Armed with a couple hundred pounds in my poke, I headed to the hotel in Hampton Court. With a slight detour through the countryside to miss an accident that had the motorway snarled, it was a lovely drive. The weather here is wonderful. The wilderness has changed with the seasons. Where a month ago were the profusion of daffodils, snowdrops, and other spring flowers, there are now tall grasses interspersed with tiny yellow flowers, looking like drops of sunlight in the grass. There are also a profusion of daisies, tulips, and other flowers of the early summer. There are lovely yellow and purple flowering vines everywhere.


Hampton Court Palace: The Wilderness
But the more things change, the more they stay the same.
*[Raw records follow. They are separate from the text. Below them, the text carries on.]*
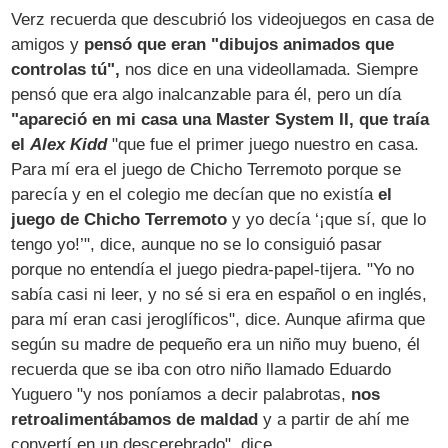
Verz recuerda que descubrió los videojuegos en casa de
amigos y
pensó que eran "dibujos animados que
controlas tú",
nos dice en una videollamada. Siempre
pensó que era algo inalcanzable para él, pero un día
"apareció en mi casa una Master System II, que traía
el
Alex Kidd
"que fue el primer juego nuestro en casa.
Para mí era el juego de Chicho Terremoto porque se
parecía y en el colegio me decían que no existía
el
juego de Chicho Terremoto
y yo decía ‘¡que sí, que lo
tengo yo!’", dice, aunque no se lo consiguió pasar
porque no entendía el juego piedra-papel-tijera. "Yo no
sabía casi ni leer, y no sé si era en español o en inglés,
para mí eran casi jeroglíficos", dice. Aunque afirma que
según su madre de pequeño era un niño muy bueno, él
recuerda que se iba con otro niño llamado Eduardo
Yuguero "y nos poníamos a decir palabrotas,
nos
retroalimentábamos de maldad
y a partir de ahí me
convertí en un descerebrado", dice.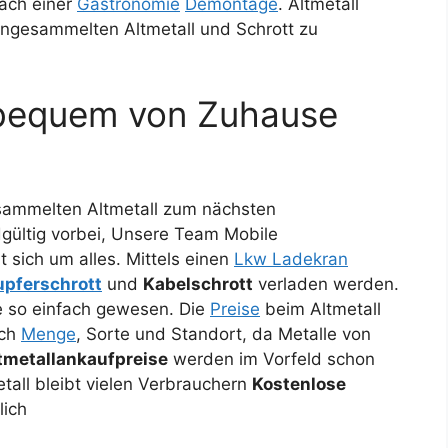
ach einer
Gastronomie
Demontage
. Altmetall
angesammelten Altmetall und Schrott zu
 bequem von Zuhause
sammelten Altmetall zum nächsten
gültig vorbei, Unsere Team Mobile
sich um alles. Mittels einen
Lkw Ladekran
upferschrott
und
Kabelschrott
verladen werden.
ie so einfach gewesen. Die
Preise
beim Altmetall
ach
Menge
, Sorte und Standort, da Metalle von
tmetallankaufpreise
werden im Vorfeld schon
tall bleibt vielen Verbrauchern
Kostenlose
lich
The King’s Arms is still the pub I have come to love spending time in. Last night, after doing a few first-minute priority things, unpacking, taking a walk into Kingston, etc., I went to the pub for a pint and a conversation. The topics ranged freely from “The Hitchhiker’s Guide to the Galaxy” (in all its various incarnations), to The Simpsons, to Physics.

I cannot remember exactly how we got onto this last topic, but it was the part of the conversation that lasted the longest. We discussed physics, specifically gravity. As is (fairly) commonly known, Newton’s law of gravity states (in practical terms) that when an apple falls to the ground it is really not doing what we commonly believe. Not only is the apple being pulled to ward the earth, but the earth is (no matter how minutely) being pulled toward the apple. The amount of the pull being dictated only by the mass of the objects involved (the apple and the planet) and the inverse cube of their distances from each other. The part of the conversation that was so fascinating was whether the starting state of the apple affects the amount of the pull that the apple has on the planet.

If the apple is on the branch of a tree, does the apple still pull the earth towards it? Is there an action that imparts any inertia to the earth that must be reacted to when the apple falls? Yes, I know that it is a geeky kind of conversation to have at a bar, but this is the kind of thing my friends from the bar discuss while there. Last trip the heady conversation winner was probability. Oh well, to each his own, I guess!

I hope you are having a lovely day wherever you are!